My question: Shouldn’t “postliberalism” be thought of as “pre-liberalism”?

• Baseball lore is rich — wonderfully rich. Here is a fine contribution to it. Have a listen, and a watch:

• Landon Y. Jones, otherwise “Lanny,” was the editor of People magazine, the man who made it a juggernaut, way back. He has died at 80. Jones was a graduate of Princeton University and made his home in Princeton. He was totally devoted to the Princeton Tigers and all things Princeton.

The obit in the New York Times concludes with the following anecdote:

Once, when he was having computer trouble, he asked People’s technology aide to take a look at his Mac. Mr. Jones was out of the office when the aide, Eric Mischel, came by. Mr. Jones had not told Mr. Mischel his computer password. Looking around Mr. Jones’s office, Mr. Mischel recalled in an email, he saw all the Princeton memorabilia and took a guess: TIGER.

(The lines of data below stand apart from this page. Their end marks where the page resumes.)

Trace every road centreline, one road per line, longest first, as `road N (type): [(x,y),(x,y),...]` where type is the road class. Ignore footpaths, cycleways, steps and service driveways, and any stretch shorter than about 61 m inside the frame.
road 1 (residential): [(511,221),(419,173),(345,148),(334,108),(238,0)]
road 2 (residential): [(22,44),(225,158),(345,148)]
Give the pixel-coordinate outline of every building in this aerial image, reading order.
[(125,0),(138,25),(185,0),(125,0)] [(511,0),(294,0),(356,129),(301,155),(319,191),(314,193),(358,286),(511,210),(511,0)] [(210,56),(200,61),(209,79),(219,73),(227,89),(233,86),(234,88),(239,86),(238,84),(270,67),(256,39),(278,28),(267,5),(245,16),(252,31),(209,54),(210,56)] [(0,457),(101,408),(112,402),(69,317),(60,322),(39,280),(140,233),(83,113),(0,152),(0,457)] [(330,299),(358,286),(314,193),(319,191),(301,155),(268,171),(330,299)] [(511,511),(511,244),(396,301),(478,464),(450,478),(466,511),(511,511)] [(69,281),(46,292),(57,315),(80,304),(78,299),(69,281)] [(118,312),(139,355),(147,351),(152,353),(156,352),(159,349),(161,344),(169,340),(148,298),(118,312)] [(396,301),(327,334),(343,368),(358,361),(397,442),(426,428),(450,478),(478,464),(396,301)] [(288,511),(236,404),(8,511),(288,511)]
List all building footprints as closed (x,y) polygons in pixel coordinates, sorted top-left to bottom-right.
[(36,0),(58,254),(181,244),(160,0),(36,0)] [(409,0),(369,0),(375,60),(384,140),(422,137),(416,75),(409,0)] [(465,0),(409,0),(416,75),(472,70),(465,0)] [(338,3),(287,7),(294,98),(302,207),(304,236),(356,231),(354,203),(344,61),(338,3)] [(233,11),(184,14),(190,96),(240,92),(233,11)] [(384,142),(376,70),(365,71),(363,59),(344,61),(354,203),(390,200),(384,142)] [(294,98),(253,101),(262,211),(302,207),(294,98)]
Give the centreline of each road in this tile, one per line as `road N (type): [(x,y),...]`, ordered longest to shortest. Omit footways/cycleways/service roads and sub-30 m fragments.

“I guessed right!” he said.

On Twitter (X), I remarked that the obit ended with a first-class anecdote. The obituarist, Trip Gabriel (great name, by the way), responded with this:

Bonus anecdote that didn’t make it in: Jones was such an avid NYT reader that no one in his house was allowed to throw out sections of the paper until he signed his initials on the top of them.

• Let’s close with a little music. Rachmaninoff wrote a piece — a symphonic poem — called “Isle of the Dead.” A friend tells me the following:

An e-mail from a ticket service provider which I got last week highlighted a Rachmaninoff program in September which was to feature the “overture” titled “Aisle of the Dead.” Just before Frozen Foods?

Thanks for joining me today, y’all. See you soon.